La raccolta differenziata dell’umido ha ancora troppi “intrusi” per niente compostabili, mentre gli imballaggi fatti in materiali misti, per esempio uno strato di carta e una pellicola di plastica, o le vaschette realizzate con due plastiche diverse accoppiate insieme, non possono essere riciclati e finiscono in discarica o all’inceneritore. Secondo una ricerca realizzata dal docente della Bocconi Francesco Bertolini, presentata alla fiera Cosmofood insieme al consorzio per la raccolta e l’avvio al riciclo della carta Comieco, solo per pulire l’organico dalle impurità servono 56 milioni di euro all’anno. 


Una delle possibili soluzioni, dice lo studio, potrebbe essere la sostituzione delle confezioni oggi in commercio in accoppiati plastici o in carta e plastica con packaging in carta e bioplastiche. Un’alleanza tra due materiali biodegradabili e compostabili che permetterebbe di indirizzare questi contenitori alla raccolta dell’organico e salvarli così da discarica o inceneritore. 

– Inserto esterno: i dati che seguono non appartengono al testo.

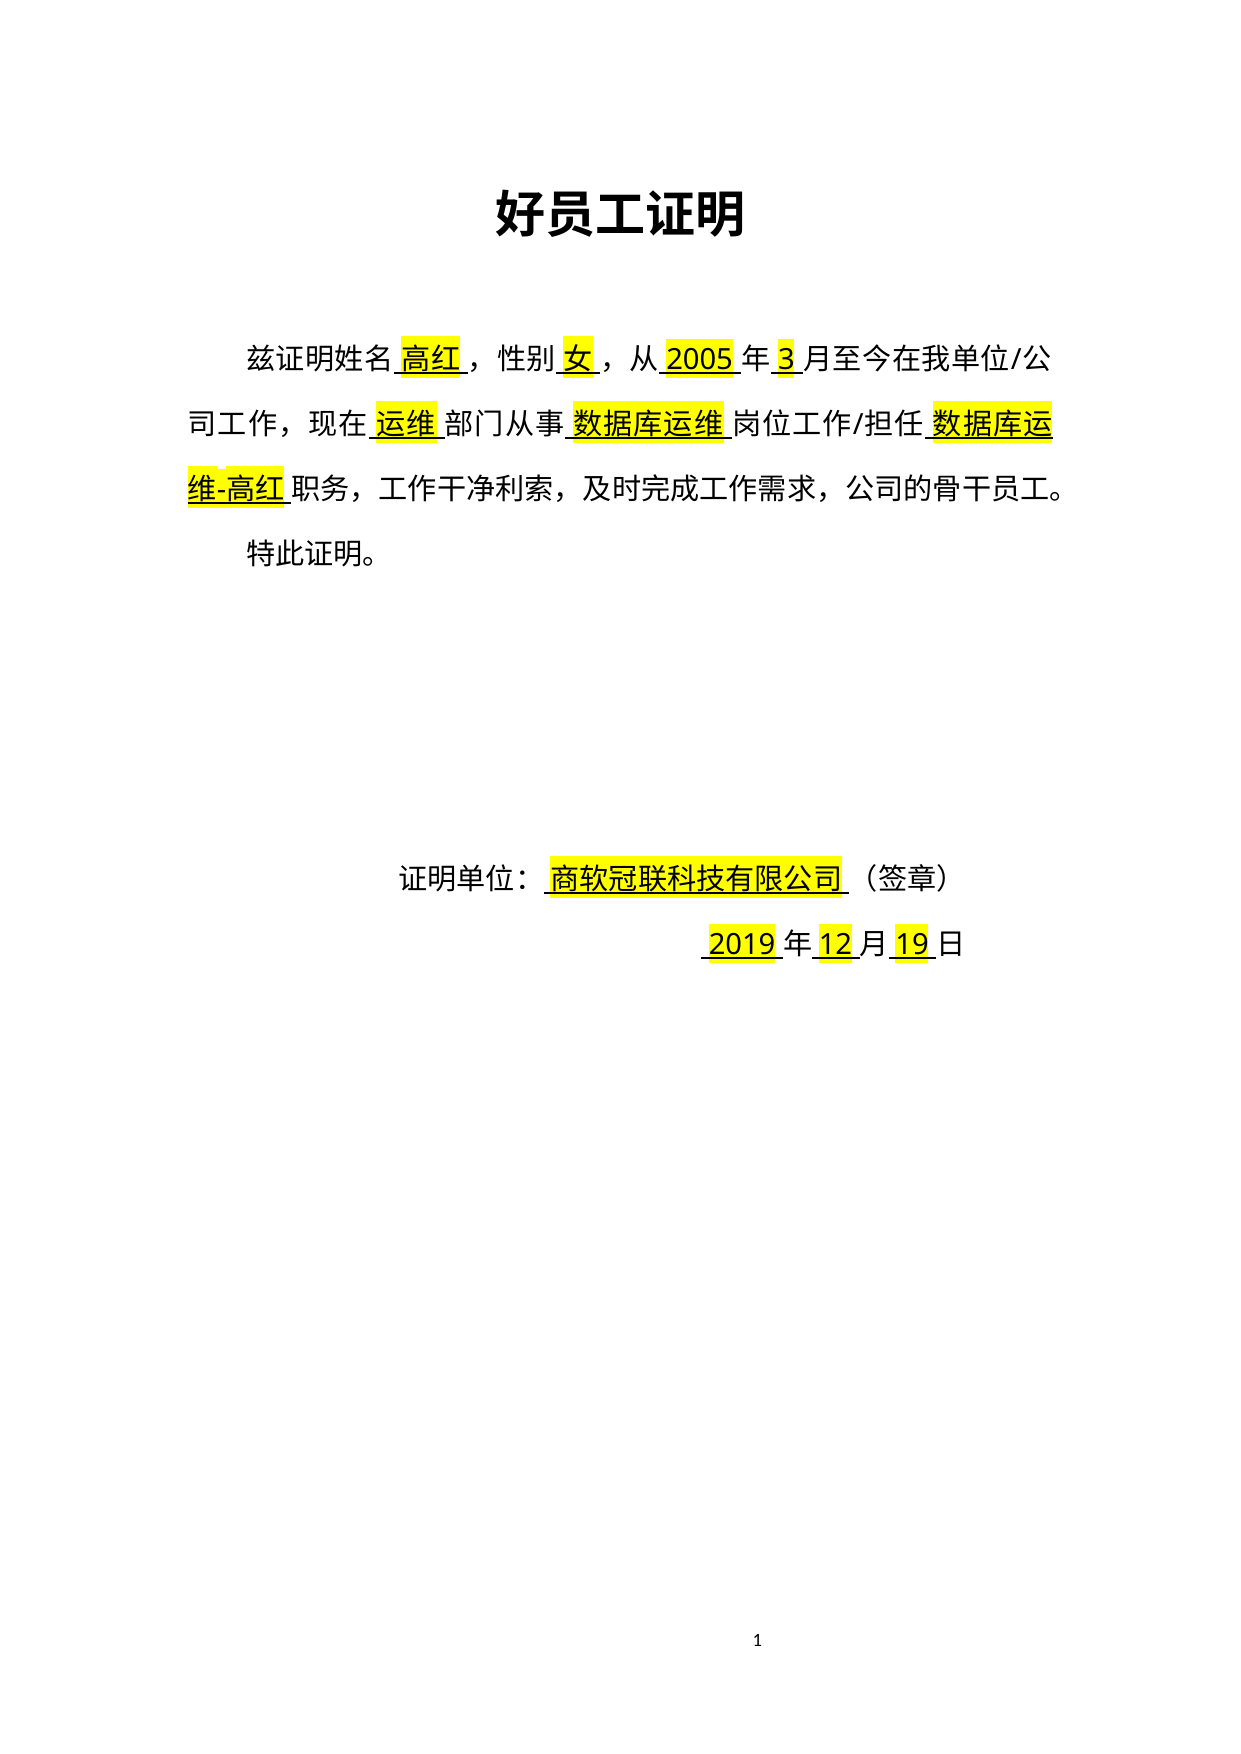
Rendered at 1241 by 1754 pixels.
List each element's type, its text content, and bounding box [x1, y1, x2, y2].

text 2019 年 12 月 19 日 [187, 909, 965, 974]
text 证明单位： 商软冠联科技有限公司 （签章） [187, 844, 965, 909]
text 特此证明。 [187, 519, 1053, 584]
text 兹证明姓名 高红 ，性别 女 ，从 2005 年 3 月至今在我单位/公司工作，现在 运维 部门从事 数据库运维 岗位工作/担任 数据库运维-高红 职务，工作干净利索，及时完成工作需求，公司的骨干员工。 [187, 324, 1053, 519]
text 好员工证明 [187, 162, 1053, 259]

Una prospettiva interessante, che si scontra però al momento con la carenza impiantistica italiana: secondo il direttore del Consorzio italiano compostatori Massimo Centemero, infatti, mentre in Italia cresce la raccolta dell’umido (nel 2015 si sono superati i 100 kg per abitante l’anno), nel nostro Paese mancano almeno 40 siti di trattamento del rifiuto organico.

Bertolini propone questa soluzione per diversi tipi di imballaggi, come i vassoi oggi utilizzati per confezionare frutta e verdura, carne e pesce, i sacchetti per le insalate già pronte, le confezioni per pesce affumicato, le vaschette dei salumi. “Queste applicazioni rappresentano complessivamente una quota percentuale molto bassa rispetto al packaging complessivo”, ammette il docente della Bocconi, ma “allo stesso tempo sono applicazioni che richiedono innovazioni tecnologiche e sinergie tra industrie diverse; si tratta quindi di applicazioni strategiche per l’affermazione di nuovi paradigmi circolari”. Capaci cioè di chiudere cerchi e tagliare fuori lo smaltimento dei rifiuti in favore della loro valorizzazione.

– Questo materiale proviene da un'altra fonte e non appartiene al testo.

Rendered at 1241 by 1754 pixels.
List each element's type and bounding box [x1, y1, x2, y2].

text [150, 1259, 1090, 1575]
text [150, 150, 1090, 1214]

L’esperto fa l’esempio delle vaschette per il pesce, sempre più diffuse nei supermercati. “All’interno della grande distribuzione circa il 53% del pesce fresco è preconfezionato per un totale di circa 186 mila tonnellate di pesce” e quasi 30 mila tonnellate in packaging in materiale misto impossibile da riciclare. Confezioni che potrebbero essere sostituite con un “packaging circolare composto da vassoio in carta e pellicola in bioplastica confezionato con bioplastica“.

Se in tutti i settori considerati dallo studio avvenisse la sostituzione, gli effetti non sarebbero trascurabili. Bertolini prevede “l’invio alla filiera dell’organico di oltre 615 mila tonnellate di packaging compostabile, un aumento nell’utilizzo di carta in sostituzione al packaging plastico pari a circa 588 mila tonnellate e un aumento del mercato delle bioplastiche pari a oltre 121 mila tonnellate”. Una soluzione che per l’esperto servirebbe anche a salvare da discarica e inceneritore il cibo buttato via dai supermercati, pari in Italia a 190 mila tonnellate: “Il packaging alimentare compostabile risulta preferibile in tutti quei casi in cui il rifiuto alimentare incartato viene smaltito come indifferenziato come accade attualmente nella grande distribuzione”.